Treatments received before eculizumab, number of plasmapheresis sessions and the time interval between aHUS diagnosis and onset of eculizumab were recorded, as well as the duration of eculizumab therapy and the cumulative dose administered to every patient.
Complications occurring during plasmapheresis and eculizumab treatment, side effects, the occurrence of end-stage renal disease (ESRD) and deaths were also recorded.

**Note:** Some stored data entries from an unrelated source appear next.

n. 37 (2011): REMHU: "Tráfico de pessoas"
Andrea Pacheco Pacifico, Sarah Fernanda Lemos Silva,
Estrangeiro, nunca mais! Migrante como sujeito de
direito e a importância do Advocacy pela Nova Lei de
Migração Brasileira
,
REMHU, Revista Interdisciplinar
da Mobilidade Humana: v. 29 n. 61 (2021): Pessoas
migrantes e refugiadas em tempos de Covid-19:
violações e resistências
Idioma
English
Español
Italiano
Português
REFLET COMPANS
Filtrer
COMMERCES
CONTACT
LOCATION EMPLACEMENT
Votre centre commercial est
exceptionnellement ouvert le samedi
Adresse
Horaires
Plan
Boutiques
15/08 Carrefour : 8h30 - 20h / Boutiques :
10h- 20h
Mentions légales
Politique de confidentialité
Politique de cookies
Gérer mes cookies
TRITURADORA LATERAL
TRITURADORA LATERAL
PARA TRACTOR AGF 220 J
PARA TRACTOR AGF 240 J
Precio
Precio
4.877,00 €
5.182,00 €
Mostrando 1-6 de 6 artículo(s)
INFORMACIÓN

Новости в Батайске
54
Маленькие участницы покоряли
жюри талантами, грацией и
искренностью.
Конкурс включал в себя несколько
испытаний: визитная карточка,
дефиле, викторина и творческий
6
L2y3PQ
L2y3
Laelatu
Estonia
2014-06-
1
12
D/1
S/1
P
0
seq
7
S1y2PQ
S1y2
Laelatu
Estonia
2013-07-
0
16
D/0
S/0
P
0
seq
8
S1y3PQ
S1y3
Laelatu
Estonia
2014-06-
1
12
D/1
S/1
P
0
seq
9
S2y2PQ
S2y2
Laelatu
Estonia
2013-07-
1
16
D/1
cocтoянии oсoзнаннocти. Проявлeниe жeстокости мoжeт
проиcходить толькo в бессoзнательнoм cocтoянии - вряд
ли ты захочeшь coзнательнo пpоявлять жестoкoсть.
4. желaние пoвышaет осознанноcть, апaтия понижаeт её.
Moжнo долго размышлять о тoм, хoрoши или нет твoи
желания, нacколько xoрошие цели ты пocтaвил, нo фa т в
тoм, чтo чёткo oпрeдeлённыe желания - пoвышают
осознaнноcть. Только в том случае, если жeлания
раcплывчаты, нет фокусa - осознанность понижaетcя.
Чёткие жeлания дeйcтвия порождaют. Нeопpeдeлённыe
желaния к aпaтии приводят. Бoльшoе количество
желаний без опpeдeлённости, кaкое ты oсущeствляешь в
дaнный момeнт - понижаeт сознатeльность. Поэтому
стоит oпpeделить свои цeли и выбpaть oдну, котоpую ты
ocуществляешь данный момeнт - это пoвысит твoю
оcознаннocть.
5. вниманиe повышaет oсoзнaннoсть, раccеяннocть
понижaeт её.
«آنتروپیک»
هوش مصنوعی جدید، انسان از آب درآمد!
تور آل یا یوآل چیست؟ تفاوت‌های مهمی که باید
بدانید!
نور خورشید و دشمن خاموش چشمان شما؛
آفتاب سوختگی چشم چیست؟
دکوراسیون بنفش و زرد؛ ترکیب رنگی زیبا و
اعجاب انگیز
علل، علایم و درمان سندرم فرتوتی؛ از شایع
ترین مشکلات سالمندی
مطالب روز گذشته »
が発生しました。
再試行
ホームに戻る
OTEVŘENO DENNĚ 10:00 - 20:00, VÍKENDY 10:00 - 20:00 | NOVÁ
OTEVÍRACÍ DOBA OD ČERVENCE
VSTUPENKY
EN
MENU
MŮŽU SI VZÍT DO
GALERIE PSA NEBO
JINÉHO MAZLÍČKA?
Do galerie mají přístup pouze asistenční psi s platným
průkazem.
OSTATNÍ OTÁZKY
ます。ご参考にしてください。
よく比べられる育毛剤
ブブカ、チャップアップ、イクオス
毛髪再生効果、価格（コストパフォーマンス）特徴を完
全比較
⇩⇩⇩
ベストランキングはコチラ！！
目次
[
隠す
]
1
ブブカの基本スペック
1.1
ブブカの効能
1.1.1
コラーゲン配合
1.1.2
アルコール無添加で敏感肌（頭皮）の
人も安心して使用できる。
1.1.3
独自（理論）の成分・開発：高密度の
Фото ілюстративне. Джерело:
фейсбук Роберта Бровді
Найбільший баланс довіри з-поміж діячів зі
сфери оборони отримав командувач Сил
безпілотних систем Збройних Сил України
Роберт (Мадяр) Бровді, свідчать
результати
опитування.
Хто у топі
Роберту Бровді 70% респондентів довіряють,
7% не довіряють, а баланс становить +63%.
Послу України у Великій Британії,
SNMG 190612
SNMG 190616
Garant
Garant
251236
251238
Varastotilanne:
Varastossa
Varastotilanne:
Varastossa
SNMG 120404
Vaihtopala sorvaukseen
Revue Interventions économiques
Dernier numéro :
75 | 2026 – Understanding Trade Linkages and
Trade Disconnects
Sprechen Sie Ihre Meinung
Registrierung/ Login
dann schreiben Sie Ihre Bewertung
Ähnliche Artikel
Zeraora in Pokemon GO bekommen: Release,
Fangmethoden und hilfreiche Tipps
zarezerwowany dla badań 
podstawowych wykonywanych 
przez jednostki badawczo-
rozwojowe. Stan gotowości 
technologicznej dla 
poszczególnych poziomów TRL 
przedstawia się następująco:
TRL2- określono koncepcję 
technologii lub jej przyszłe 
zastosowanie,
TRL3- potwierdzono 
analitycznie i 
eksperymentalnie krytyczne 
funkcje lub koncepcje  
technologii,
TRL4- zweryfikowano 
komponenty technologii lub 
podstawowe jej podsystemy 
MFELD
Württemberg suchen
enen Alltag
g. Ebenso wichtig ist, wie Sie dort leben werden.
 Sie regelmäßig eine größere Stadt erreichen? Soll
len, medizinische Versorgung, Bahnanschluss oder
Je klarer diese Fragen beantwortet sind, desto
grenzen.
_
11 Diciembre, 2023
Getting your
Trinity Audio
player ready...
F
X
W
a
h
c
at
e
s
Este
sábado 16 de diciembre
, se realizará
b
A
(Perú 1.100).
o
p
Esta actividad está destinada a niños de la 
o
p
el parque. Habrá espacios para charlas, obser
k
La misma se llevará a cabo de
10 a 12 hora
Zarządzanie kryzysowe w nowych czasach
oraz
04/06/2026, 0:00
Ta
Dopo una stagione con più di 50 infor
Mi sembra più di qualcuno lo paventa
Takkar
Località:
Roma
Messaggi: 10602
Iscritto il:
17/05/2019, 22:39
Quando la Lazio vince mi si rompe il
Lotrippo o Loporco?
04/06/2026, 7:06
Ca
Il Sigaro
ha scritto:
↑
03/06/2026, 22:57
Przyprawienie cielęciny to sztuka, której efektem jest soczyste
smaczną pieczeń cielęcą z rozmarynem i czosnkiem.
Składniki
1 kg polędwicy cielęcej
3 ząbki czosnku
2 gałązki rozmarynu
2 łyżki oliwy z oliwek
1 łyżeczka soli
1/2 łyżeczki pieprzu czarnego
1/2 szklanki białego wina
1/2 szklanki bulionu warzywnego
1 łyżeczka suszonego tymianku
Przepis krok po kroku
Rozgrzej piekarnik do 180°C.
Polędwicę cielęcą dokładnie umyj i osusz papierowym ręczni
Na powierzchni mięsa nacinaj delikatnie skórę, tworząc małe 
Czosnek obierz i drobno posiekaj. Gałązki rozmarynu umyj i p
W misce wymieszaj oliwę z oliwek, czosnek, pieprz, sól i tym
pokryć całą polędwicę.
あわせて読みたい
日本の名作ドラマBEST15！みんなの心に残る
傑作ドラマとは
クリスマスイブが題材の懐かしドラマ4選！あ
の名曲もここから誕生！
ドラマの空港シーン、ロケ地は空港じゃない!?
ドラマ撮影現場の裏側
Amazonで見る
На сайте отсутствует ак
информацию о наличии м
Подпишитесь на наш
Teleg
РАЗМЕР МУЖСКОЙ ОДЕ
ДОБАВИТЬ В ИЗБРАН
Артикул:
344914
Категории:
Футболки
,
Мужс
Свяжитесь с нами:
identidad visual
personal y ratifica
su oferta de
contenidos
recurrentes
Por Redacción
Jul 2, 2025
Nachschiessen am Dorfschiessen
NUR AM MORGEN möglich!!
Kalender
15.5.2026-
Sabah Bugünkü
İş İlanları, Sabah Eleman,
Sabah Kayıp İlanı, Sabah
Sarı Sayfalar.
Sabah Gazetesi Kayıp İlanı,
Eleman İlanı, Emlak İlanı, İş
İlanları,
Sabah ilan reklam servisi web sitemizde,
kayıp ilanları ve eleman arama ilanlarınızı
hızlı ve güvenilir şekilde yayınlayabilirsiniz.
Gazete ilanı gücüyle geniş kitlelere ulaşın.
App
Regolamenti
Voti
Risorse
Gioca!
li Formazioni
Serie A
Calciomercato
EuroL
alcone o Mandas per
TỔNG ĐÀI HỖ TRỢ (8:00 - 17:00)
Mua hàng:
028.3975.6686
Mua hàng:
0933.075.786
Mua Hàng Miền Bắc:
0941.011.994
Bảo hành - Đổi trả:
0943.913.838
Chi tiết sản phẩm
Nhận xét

Genetic analysis and other complement studies
Complement studies were performed to identify anomalous FH and FHRs bands by western blot analyses of plasma samples. Plasma C3, FH and FI levels were measured in serum or plasma using a sandwich ELISA method. MCP levels in peripheral blood lymphocytes were determined by flow cytometry. Auto antibodies to FH were analysed by ELISA using purified
FH-coated plates.
For genetic analysis, genomic DNA was prepared from peripheral blood cells according to standard procedures. In three patients, the CFH, CFI, MCP and CFHR1 genes were analyzed by Sanger sequencing. In these cases all gene exons were amplified from genomic DNA by using specific primers derived from the 5’and 3’intronic sequences and automatic sequencing was performed in an ABI3730 sequencer using a dye terminator cycle sequencing kit
(Applied Biosystems). Nineteen patients were analyzed for mutations in the complement genes using two different next generation sequencing (NGS) panels that we developed to screen the complement genes and other genes associated with aHUS and C3G. The Ion proton
NGS panel includes the CFH, MCP, CFI, C3, CFB, DGKE, THBD, CFHR1, CFHR2,
CFHR3, CFHR4, CFHR5, CFP and ADAMTS13 genes. In this protocol the targeted genomic enrichment is performed using the multiplex PCR Ampliseq platform and the libraries generated using the Ion Xpress Library kit 4471269. Sequencing was performed on a 318v2 chip and the Ion PGM Sequencing 200 kit v2 4482006 using an IonProton sequencer. The
Illumina NGS panel was designed to include all the complement genes and some additional genes that have been described relevant to the pathologies under consideration; 48 genes in total. Targeted genomic capture in this case is performed using Nextera rapid capture custom
Enrichment Kit from Illumina and sequencing data generated in a Miseq equipment using
Miseq reagent kit v2 (300 cycles). Sequence data from both NGS panels was analyzed using the Burrows–Wheeler Alignment and Picard software with additional filtering using customs tools. Variant calling was performed both with bcftools and VarScan and the variant calling files generated merged in one single file using customs tools. Variant annotation was carried out with ANNOVAR. Common variants with a minor allele frequency value >1% in any population were excluded. We identified novel and/or pathogenic variants we used different databases (Exome Variant Server, 1000 Genomes, NCBI dbSNP, aHUS mutation database
(www.fh-hus.org) or our in-house database), combined multiple functional prediction methods (SIFT, PolyPhen2, etc) and performed functional determinations in the plasma of the carriers. The analysis of copy number variations within the CFH-CFHRs gene region was performed by multiplex ligation-dependent probe amplification (MLPA) with the P236 A1
ARMD mix 1 (MRC-Holland, Amsterdam, Netherlands).